◆ **What to do**:
Retype, without pictures, the line holding "2026.08.15. szombat" and each line below it through the final line.

◆ **The data**:

━━━━━━━━━━━━━━━━

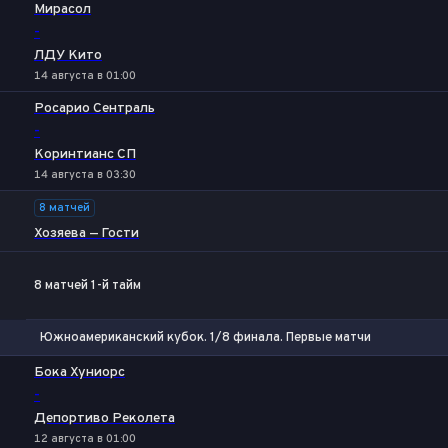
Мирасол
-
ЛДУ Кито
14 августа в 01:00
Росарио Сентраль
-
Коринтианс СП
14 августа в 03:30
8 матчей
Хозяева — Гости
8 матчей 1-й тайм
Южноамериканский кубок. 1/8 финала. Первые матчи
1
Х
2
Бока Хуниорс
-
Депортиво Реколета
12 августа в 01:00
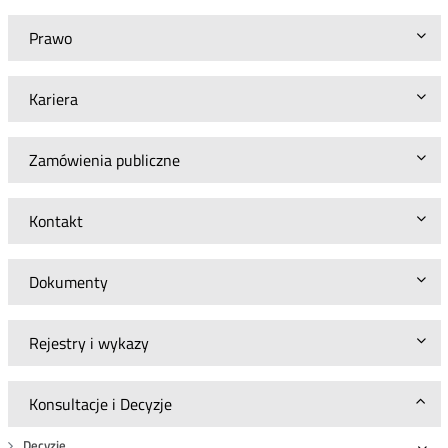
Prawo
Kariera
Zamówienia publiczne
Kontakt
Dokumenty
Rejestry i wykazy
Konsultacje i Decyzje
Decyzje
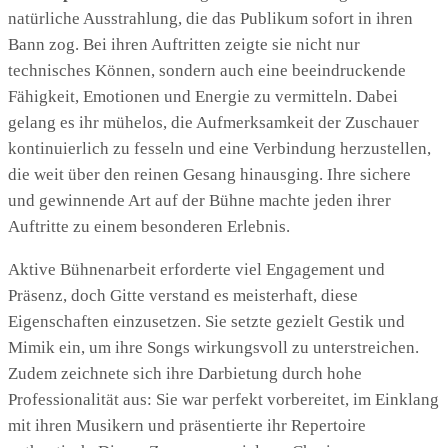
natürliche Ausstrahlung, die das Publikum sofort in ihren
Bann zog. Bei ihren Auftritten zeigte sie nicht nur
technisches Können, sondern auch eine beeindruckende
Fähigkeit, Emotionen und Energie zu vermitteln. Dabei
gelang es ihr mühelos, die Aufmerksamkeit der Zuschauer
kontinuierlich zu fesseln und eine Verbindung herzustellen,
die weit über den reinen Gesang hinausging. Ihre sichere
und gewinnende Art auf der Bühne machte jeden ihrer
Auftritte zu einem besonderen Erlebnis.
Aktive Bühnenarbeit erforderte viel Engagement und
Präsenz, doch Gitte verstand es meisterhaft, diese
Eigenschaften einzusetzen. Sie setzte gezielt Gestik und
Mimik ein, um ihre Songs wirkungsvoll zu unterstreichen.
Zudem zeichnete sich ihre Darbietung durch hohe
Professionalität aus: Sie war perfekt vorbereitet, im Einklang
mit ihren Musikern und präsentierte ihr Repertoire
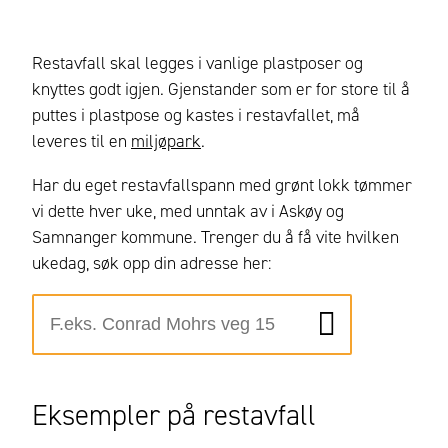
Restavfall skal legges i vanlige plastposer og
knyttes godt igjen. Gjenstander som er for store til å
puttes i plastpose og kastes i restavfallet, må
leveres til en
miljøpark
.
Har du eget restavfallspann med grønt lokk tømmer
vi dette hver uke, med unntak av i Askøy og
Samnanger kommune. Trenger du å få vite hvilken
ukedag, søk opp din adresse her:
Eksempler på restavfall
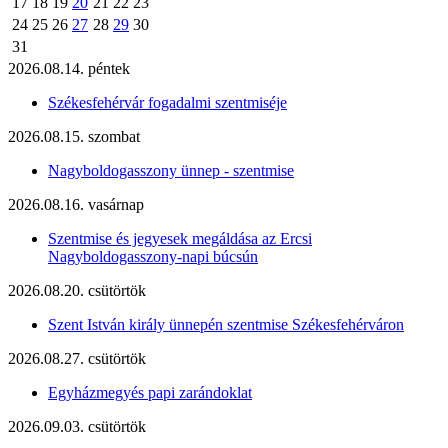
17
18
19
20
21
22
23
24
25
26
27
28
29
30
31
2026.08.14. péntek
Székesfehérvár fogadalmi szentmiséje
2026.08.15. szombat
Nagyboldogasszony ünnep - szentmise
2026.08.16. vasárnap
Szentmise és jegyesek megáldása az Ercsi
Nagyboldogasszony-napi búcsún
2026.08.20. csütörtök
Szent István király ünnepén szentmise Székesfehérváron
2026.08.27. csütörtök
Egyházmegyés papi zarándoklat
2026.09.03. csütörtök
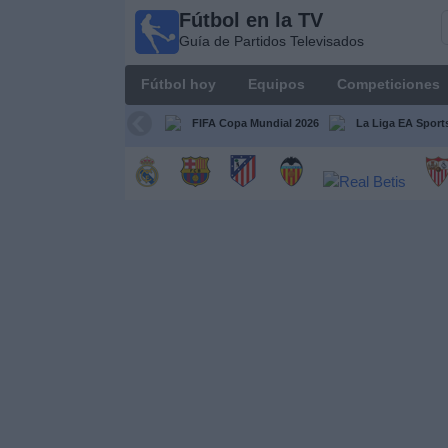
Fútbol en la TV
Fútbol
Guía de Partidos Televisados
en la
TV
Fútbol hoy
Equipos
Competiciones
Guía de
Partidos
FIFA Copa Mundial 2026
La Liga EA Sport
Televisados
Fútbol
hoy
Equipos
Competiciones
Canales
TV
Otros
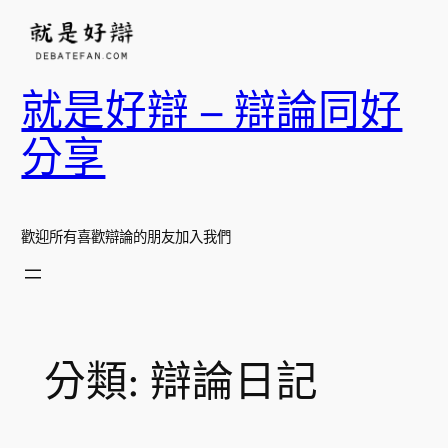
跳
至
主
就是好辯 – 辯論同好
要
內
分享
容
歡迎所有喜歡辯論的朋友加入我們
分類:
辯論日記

━━━━━━━━━━━━━━━━

◆ **Reply**:
2026.08.15. szombat
Nagyboldogasszony ünnep - szentmise
2026.08.16. vasárnap
Szentmise és jegyesek megáldása az Ercsi
Nagyboldogasszony-napi búcsún
2026.08.20. csütörtök
Szent István király ünnepén szentmise Székesfehérváron
2026.08.27. csütörtök
Egyházmegyés papi zarándoklat
2026.09.03. csütörtök
Fútbol en la TV
Fútbol
Guía de Partidos Televisados
en la
TV
Fútbol hoy
Equipos
Competiciones
Guía de
Partidos
FIFA Copa Mundial 2026
La Liga EA Sport
Televisados
Fútbol
hoy
Equipos
Competiciones
Canales
TV
Otros
跳
至
主
就是好辯 – 辯論同好
要
內
分享
容
歡迎所有喜歡辯論的朋友加入我們
分類:
辯論日記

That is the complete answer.